Work item:
Each line from the one containing "module sub_2bit(d,bo,a,b);" through the last line of the entries below is to be transcribed exactly. Nothing else belongs in the reply.

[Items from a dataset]
───
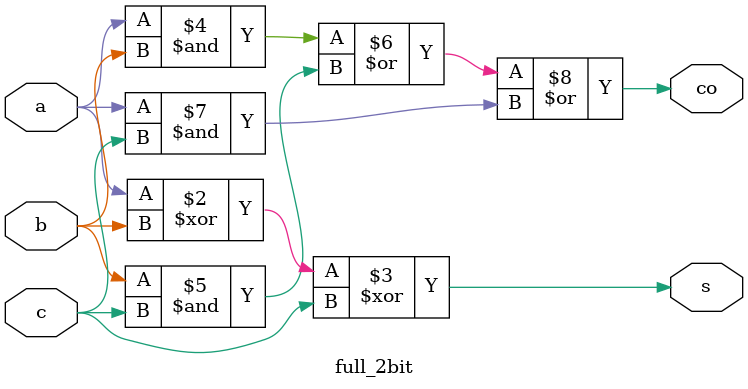
<source format=v>
module sub_2bit(d,bo,a,b);
  output[1:0]d;
  output bo;
  input [1:0]a,b;
  wire bi;
  full_2bit sub1(d[0],bi,a[0],~b[0],1);
  full_2bit sub2(d[1],~bo,a[1],~b[1],bi);

endmodule

module full_2bit(s,co,a,b,c);
  input a,b,c;
  output reg s,co;
  always @ (*)
    begin
      s=a^b^c;
      co = (a&b)|(b&c)|(a&c);
    end
endmodule
</source>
───
Answer box:
module sub_2bit(d,bo,a,b);
  output[1:0]d;
  output bo;
  input [1:0]a,b;
  wire bi;
  full_2bit sub1(d[0],bi,a[0],~b[0],1);
  full_2bit sub2(d[1],~bo,a[1],~b[1],bi);

endmodule

module full_2bit(s,co,a,b,c);
  input a,b,c;
  output reg s,co;
  always @ (*)
    begin
      s=a^b^c;
      co = (a&b)|(b&c)|(a&c);
    end
endmodule
</source>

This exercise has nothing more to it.